CS: The pandemic has improved access and created barriers to mental health services for the LGBTQ+ community. In some ways, it has opened up more resources than ever before. The world of online mental health care has grown exponentially. For example, telehealth is now a common resource, and there has been an abundance of free and low-cost trainings offered online to practitioners to help them meet the new needs brought on by the pandemic. There have been numerous opportunities to gather in a community setting with people from all over the world through video. It has honestly been amazing to see how the mental health community and adjacent support systems have sprung into action around this. 

However, if you don’t have regular access to the internet, or you don’t have the privacy to engage in these services authentically, this whole world has just come into existence in a big meaningful way—and has left you behind. There have been many people who have had to stop their counseling services because their providers were not able to accommodate in-person appointments. An abrupt end to counseling services can be a traumatic experience in the best of times, but in the midst of a global pandemic it can have devastating outcomes. 

OFK: There's clearly an emotional component in the decision of whether or not to be vaccinated. How would you counsel an individual who is conflicted about the COVID-19 vaccine?

CS: Deciding whether or not to get a vaccine is a big decision![1] I’ve worked with so many people going through this decision-making process lately. There are many layers to this question, including: the current political climate; the pressing nature of the pandemic itself; historical experiences with the medical community; personal health considerations; fear of the unknown; and the list goes on.  

In counseling someone who is conflicted about their personal choice of whether or not to get the COIVID-19 vaccination, I would suggest that they make a list of all the various considerations (positive, negative, and neutral) they have about the vaccine, and note which elements have more weight than others. Seeing it written down takes it from the abstract to the tangible, which can help in the decision-making process.  

Then, I’d say gather information! Both from reputable, scientific resources, as well as from trusted people to see what their personal experiences were. It is important to approach the logical and the emotional sides of this decision with equal respect. After you’ve done all of that, it is time to sit with the information.
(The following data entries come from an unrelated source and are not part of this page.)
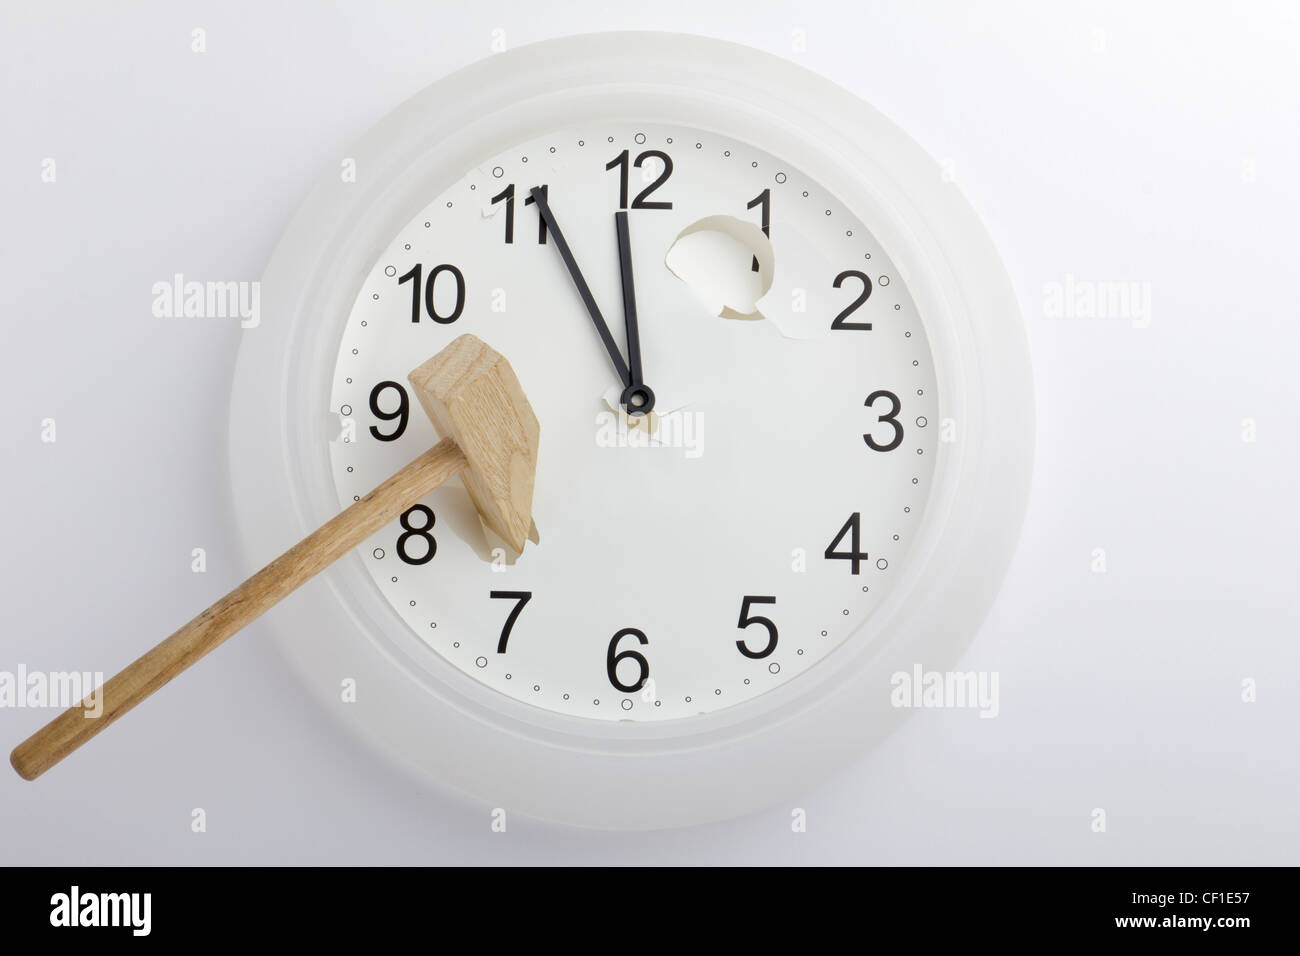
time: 11:55
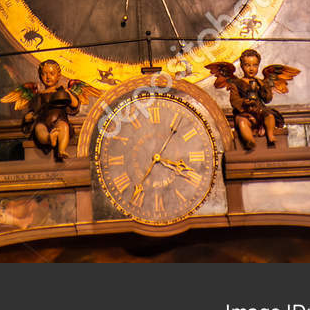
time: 3:36
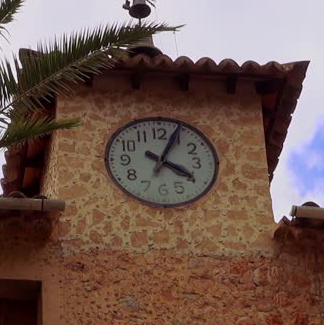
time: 4:04
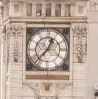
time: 12:37
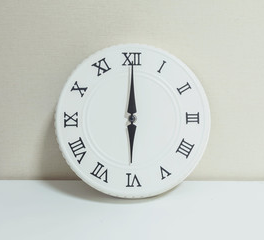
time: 6:00
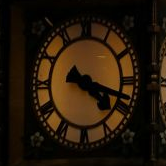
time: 4:18
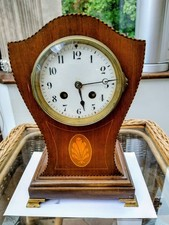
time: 5:14
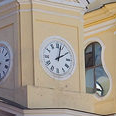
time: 2:02
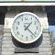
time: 1:22
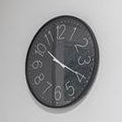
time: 10:19
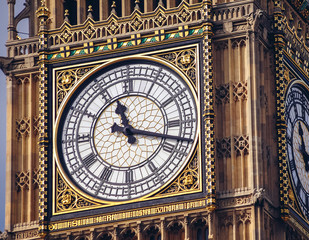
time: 11:17
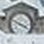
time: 3:48
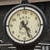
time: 4:26
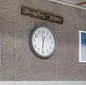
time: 11:31
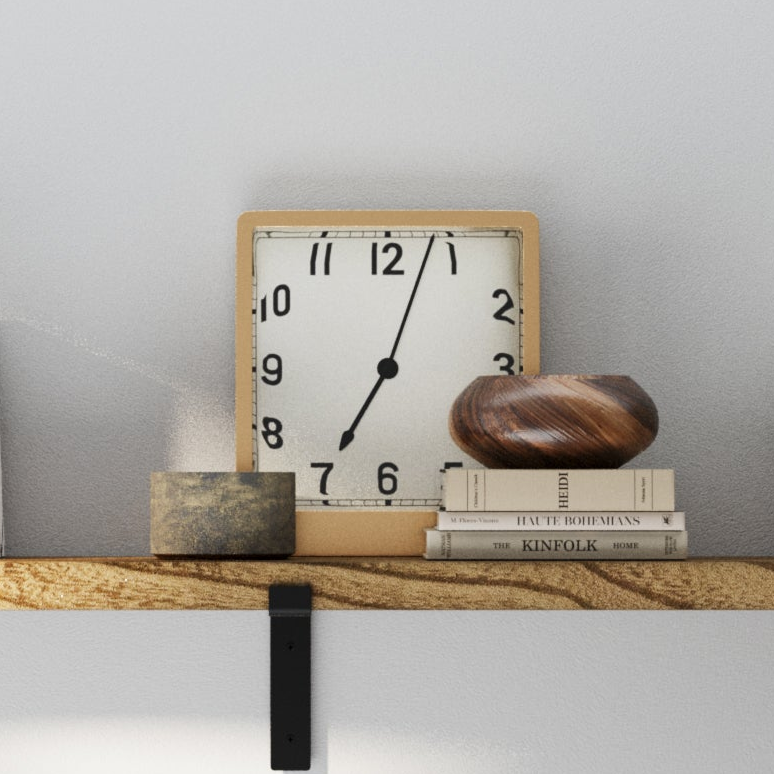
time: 7:03
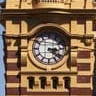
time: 3:21
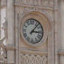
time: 3:07
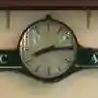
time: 8:14
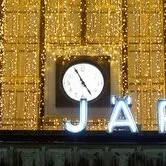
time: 4:55
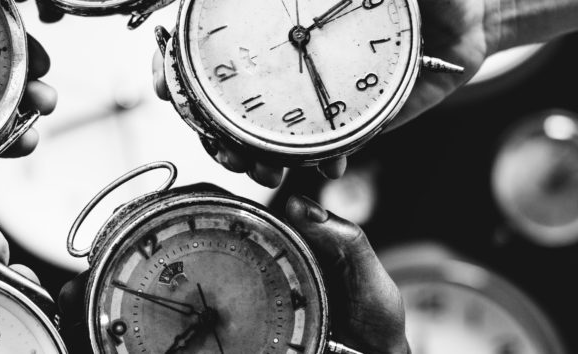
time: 1:26
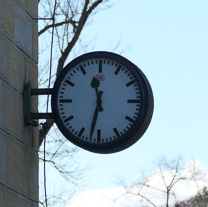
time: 11:32
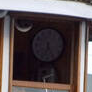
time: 6:25
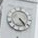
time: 4:23
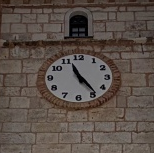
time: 11:23
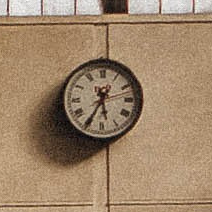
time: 5:34
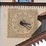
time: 3:21
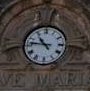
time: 10:46
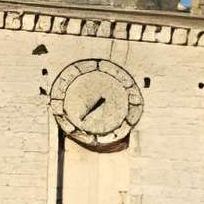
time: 7:37
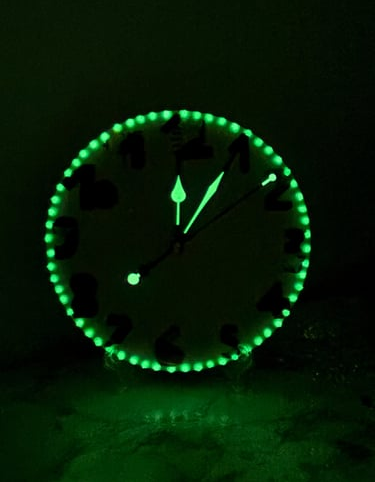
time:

Spend some time reflecting, and some time focusing on other things entirely, letting your brain mull over the information in the background.  

Once you’ve landed on a decision, say it out loud, and note how your body reacts. Did you tense? Did you feel a sense of relief? Our bodies give us so much great information about how we feel about something. Be kind to yourself, and if you need to spend further time gathering information and reflecting, do so. 

I will offer one caveat to this process: watch out for anxiety. Some anxiety around whether or not to get vaccinated is expected, but if you find yourself continually cycling about this decision to the point of causing you distress or interfering with your ability to engage with your daily activities, it is time to take a step back. As with any other aspect of anxiety and emotional distress caused by the pandemic (or anything else), seeking mental health support is highly recommended.

[1] The CDC recommends you get vaccinated for COVID-19 as soon as you are eligible. COVID-19 vaccination will be an important tool to help stop the pandemic.